Lim Kit Siang

Hishamuddin’s reiteration umpteenth time yesterday that “we have nothing to hide” is most potent proof he realizes he is fighting losing battle in the credibility war both nationally and internationally because of lack of openness and accountability in MH 370 disaster crisis management

Acting Transport Minister Datuk Seri Hishammddin Hussein in his statement yesterday repeated ad nauseum that “we have nothing to hide” demonstrating a grave guilt complex on this issue.

In fact, Hishammuddin’s reiteration umpteenth time yesterday that “we have nothing to hide” is the most potent proof that he realizes that he is fighting a losing battle in the credibility war both nationally and internationally because of lack of openness and accountability in the MH 370 disaster crisis management.

While continuing to declare that “we have nothing to hide”, he continues to evade accountability and responsibility for what happened in the crucial and critical first few hours of the first day of the missing MH 370 tragedy on March 8, and even enlisted the help of Australia’s Joint Agency Coordination Centre (JACC) chief Angus Houston in the latter’s first public appearance in Malaysia yesterday since heading the multinational search for MH370.

I could not believe it when I read the media report that when asked about the Malaysian government’s preliminary report on the missing MH 370 made public on May 1 and how much attention should be given to past mistakes, Houston parroted Hishammuddin saying that efforts should be focussed “wholly and solely” on the ongoing search.

Houston was reported to have said: “We need to continue the search. We owe it to the families, and I think we owe it to the flying public around the world that we continue this search, so that we can get to the bottom of what happened to MH370”.

Houston was not being very professional in parrying the question with a non sequitur, as nobody is suggesting any halt to the search for the missing MH 370, which is now beginning the ninth week of its disappearance, i.e. 57th day.

However, the inability for eight weeks to find any wreckage or clue of the aircraft can no more be the reasons for the authorities concerned to avoid answering questions about past mistakes in the first few critical and crucial hours of the disaster – or the world’s longest-search for the missing aircraft which some said could drag on for years would also be the world’s longest-running cover-up for human and technological faults and mistakes resulting in the MH370 disaster.

If Hishammddin and Houston are right that the focus on the missing MH 370 should be on the search and not on past mistakes, then Datuk Azharuddin Abdul Rahman, the director-general of the Department of Civil Aviation (DCA), had no business complaining that Vietnam’s air controllers having breached protocol by enquiring about the missing Flight MH 370 only 17 minutes after the plane vanished from radar on March 8.

Azharruddin said that at 1.19 am on March 8, Kuala Lumpur air traffic control had ordered the Beijing-bound MH 370 to change frequency to their Ho Chi Minh counterparts, but Ho Chi Minh only enquired about the jet at 1.38 am, when they were not contacted.

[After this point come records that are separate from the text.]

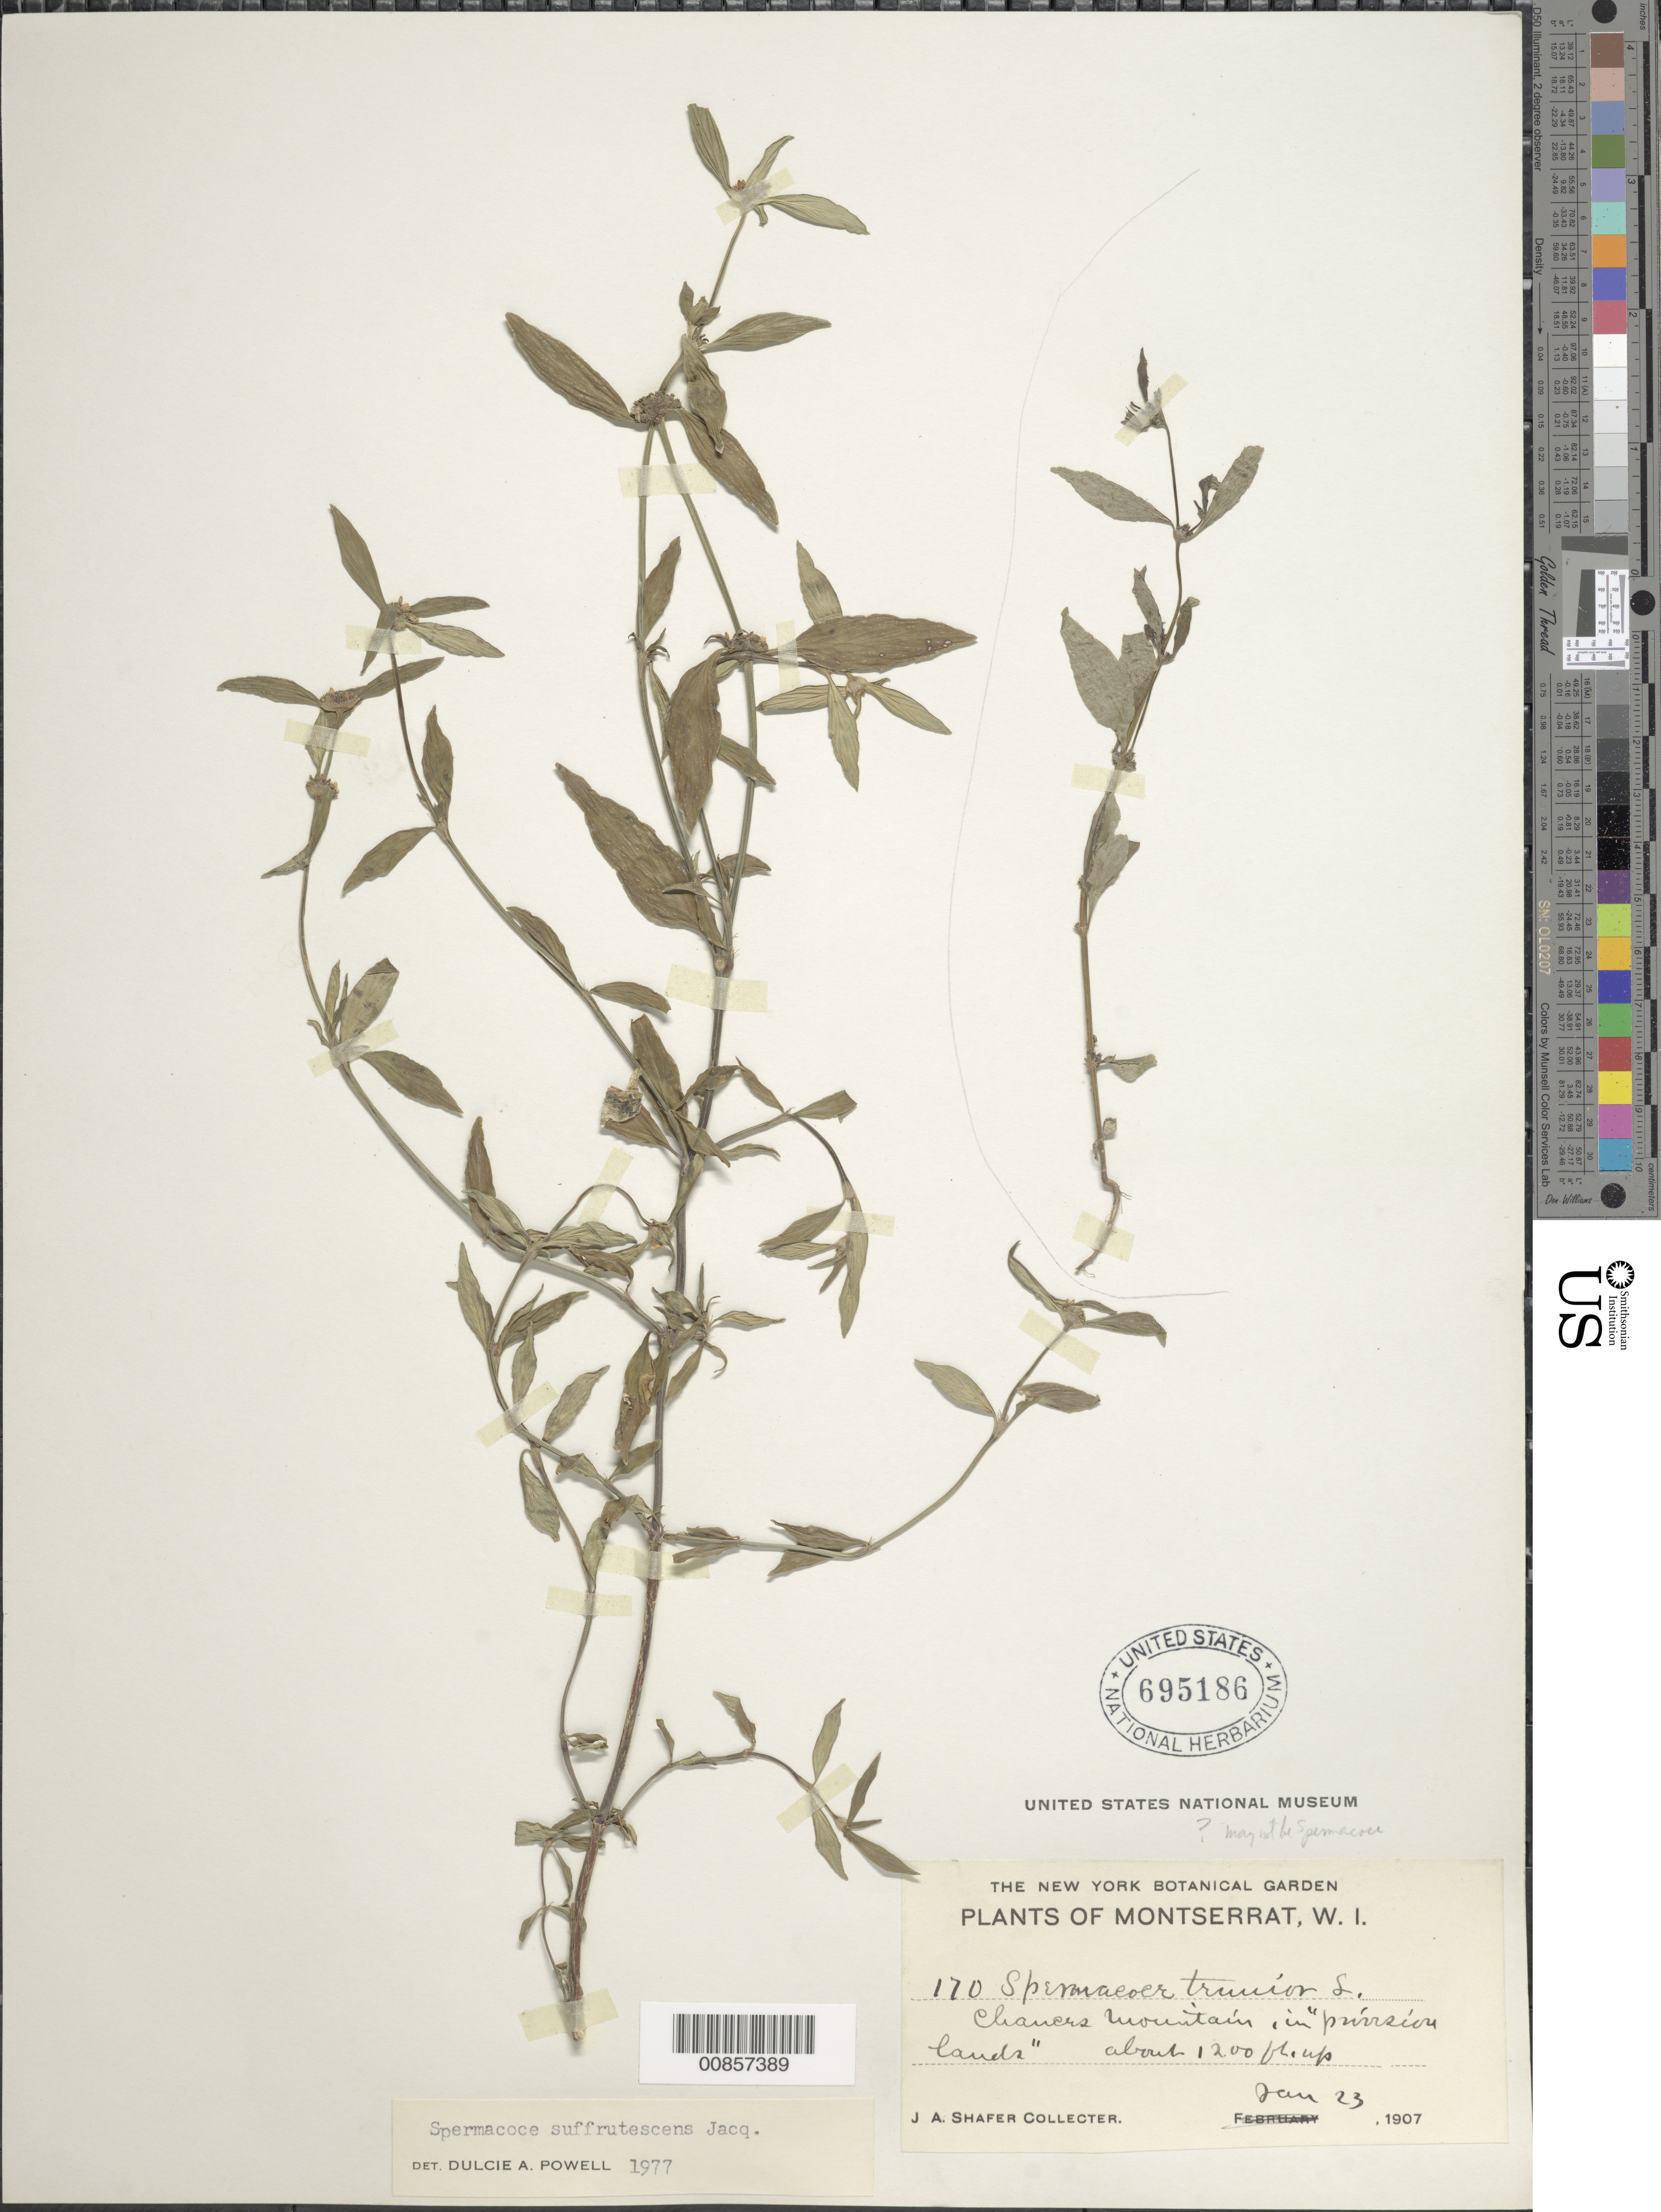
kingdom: Plantae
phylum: Tracheophyta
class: Magnoliopsida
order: Gentianales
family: Rubiaceae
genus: Spermacoce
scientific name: Spermacoce remota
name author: Lam.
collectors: J. A. Shafer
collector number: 170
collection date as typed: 23 Jun 1907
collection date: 1907-06-23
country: Montserrat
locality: Chaucers Mountain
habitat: Montane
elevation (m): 366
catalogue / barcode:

Azharruddin said: “If Ho Chi Minh wasn’t contacted by the aircraft, the protocol is five minutes.”

He said that once MH370 had passed the Igari navigational waypoint in the South China Sea, the plane was officially the responsibility of the Vietnamese air traffic controllers.

Azharuddin said it was for the controllers at Ho Chi Minh to say why it took them 12 minutes longer than prescribed by aviation protocol before contacting their Malaysian counterparts for verification.

I support not only Azharuddin’s right but responsibility to raise this question about Ho Chin Minh air controllers in breaching protocol in taking 17 minutes before enquiring about the missing MH 370.

Similarly, all Malaysians have the right to inquire why after Ho Chi Minh control tower enquired about the missing MH370 at 1.38 am on March 8, it did not trigger sufficient alarm until four hours later before a search-and-rescue (SAR) operation was launched.
But Hishammuddin does not want such questions to be asked, as he wants everyone to focus on the search for the missing Boeing after 57 days and not on past mistakes.

Similarly, why was there a three-hour gap between the launching of the SAR operation at 5.30 am and the review of the military radar at 8.30 am, and the further 2-hour gap between the review of the military radar and report to the Defence Minister Datuk Seri Hishammuddin Hussein and the Prime Minister Datuk Seri Najib Razak.

There was also another half-an hour gap before the first RMAF plane was scrambled in search of the missing MH370 at 10.54 am.
All these gaps as well as many other questions call for answers, including Hishammuddin’s flip-flop on the issue of a Parliamentary Select Committee or a Royal Commission of Inquiry on the missing MH370 disaster.

Hishammuddin cannot regain national and international confidence in the crisis management of MH 370 disaster by reiterating umpteenth times the refrain that the Malaysian government has nothing to hide, but only by fully observing the principles of openness and accountability in every aspect and facet of the handling of the Mh370 disaster in the past nine weeks.